El la observó con atención.

—Pues no tiene aspecto de cansada.

—Lo estoy, se lo aseguro.

Su mirada se posó en su garganta y tendió la mano hacia ella.

—Le envié el collar del festival, pero veo que no lo lleva.

—Claro que no —dijo, indignada, acordándose de lo que aquello significaba y pensando que lo tenía en el bolsillo de su falda.

—Habla como si la hubiese insultado —dijo él, inquieto—. Este regalo se considera aquí un gran cumplido.

—¿Y a cuántas ha enviado esta clase de regalos? —preguntó ella con aspereza.

—Sólo a una.

La manera como lo dijo, sencilla y grave, la avergonzó. Se había esforzado por mostrar una ira que no sentía, por luchar contra el sedante efecto del vino de palma, porque su presencia la enervaba. Empezó a deponer su falso enojo, pero lo mantuvo en parte.

—En este caso, tal vez debiera darle las gracias —dijo—, aunque no sé si a su esposa le gustar saber que se muestra tan generoso, enviando collares a otras mujeres.

Sus ojos revelaron desconcierto.

—Todas las mujeres lo saben. Ellas también envían collares. Es nuestra costumbre y estamos en la semana del festival.

Rachel comprendió que se había tirado una plancha y se esforzó por rectificar su error.

—Yo… verá, creo que no me acordé de que esto era una costumbre.

—Además —prosiguió Moreturi— yo he sido su paciente y Atetou también, y usted sabe todo lo que hay entre nosotros.

Ya lo creo que lo sé —pensó ella—; ya lo creo que sé lo que hay entre vosotros dos, pues lo he visto y lo he oído a través de las hojas entreabiertas de tu cabaña." Pero en voz alta, dijo:

—Eso nada tiene que ver con el hecho de que yo no lleve su collar. Si ustedes tienen costumbre de regalar esas cosas, nosotros tenemos costumbre de no aceptarlas.
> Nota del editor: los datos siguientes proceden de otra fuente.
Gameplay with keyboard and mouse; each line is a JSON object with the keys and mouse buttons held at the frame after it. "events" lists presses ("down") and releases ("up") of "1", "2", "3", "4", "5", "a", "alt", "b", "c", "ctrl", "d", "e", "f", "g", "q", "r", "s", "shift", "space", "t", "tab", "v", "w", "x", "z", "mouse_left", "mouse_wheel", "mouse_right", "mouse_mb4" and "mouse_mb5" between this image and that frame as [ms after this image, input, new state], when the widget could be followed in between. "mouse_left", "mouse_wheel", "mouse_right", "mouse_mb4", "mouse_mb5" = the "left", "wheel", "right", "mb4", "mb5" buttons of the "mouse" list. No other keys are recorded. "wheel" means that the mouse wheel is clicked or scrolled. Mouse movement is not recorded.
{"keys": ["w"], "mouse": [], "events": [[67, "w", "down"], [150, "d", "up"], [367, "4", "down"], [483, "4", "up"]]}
—Mi padre dice que han venido para aprender nuestras costumbres y vivir con nosotros.

—Naturalmente, Moreturi, pero todo tiene su límite. Yo soy psiquiatra, como usted sabe muy bien, y usted es el objeto de mi estudio. Eso también lo sabe. Quiero decir que no podemos celebrar entrevistas clandestinas.

El pareció comprenderla en parte, porque la interrumpió:

—Si pudiera llevarlo ¿se lo pondría?

Rachel notaba un gran calor en los brazos, la cara y el cuello y maldijo la bebida. Sabía que podía darle la respuesta perfecta, que pondría fin a aquella violenta escena. Podía decir que estaba enamorada de otro hombre, de uno de su propia raza, con el que se hallaba comprometida. Podía hablarle de Joseph E. Morgen. Esto interpondría una pared de vidrio entre ambos. Se propuso invocar la presencia de Joe, lo cual anularía a Moreturi, pero no lo hizo. La noche no había hecho más que empezar y ella no quería estar sola.

—Pues… la verdad… no sé… no sé si en otras circunstancias… lo llevaría. Quizás si nuestras relaciones fuesen distintas, si nos conociésemos mejor, lo llevaría.

La cara de Moreturi se iluminó.

—¡Sí! —exclamó—. Eso es, debemos hacernos amigos. La acompañaré a su choza y hablaremos…

—No… no, no puede ser…

—Entonces, sentémonos en la hierba para descansar y hablar un rato.

—Me gustaría, Moreturi, pero es tarde.

El puso los brazos en jarras. La miró sonriendo y por primera vez lució aquella sonrisa maliciosa que le era tan familiar.

—Me tiene usted miedo, ¿Ms. Doctor?

Ella se enfureció pero contestó con voz insegura:

—No diga ridiculeces. No trate de tentarme.

—Sí, tiene miedo —afirmó él—. Sé la verdad. Esta mañana habló usted con la doctora Hayden. Ella habló con mi madre y mi madre me lo ha dicho. Pidió que la relevasen de este trabajo para que yo no volviese a su choza.

—Sí, creí conveniente dar el análisis por terminado, pues estoy convencida de que no le hace ningún bien y sólo sirve para que pierda el tiempo. Fue entonces cuando pedí que la Jerarquía vuelva a ocuparse de su caso.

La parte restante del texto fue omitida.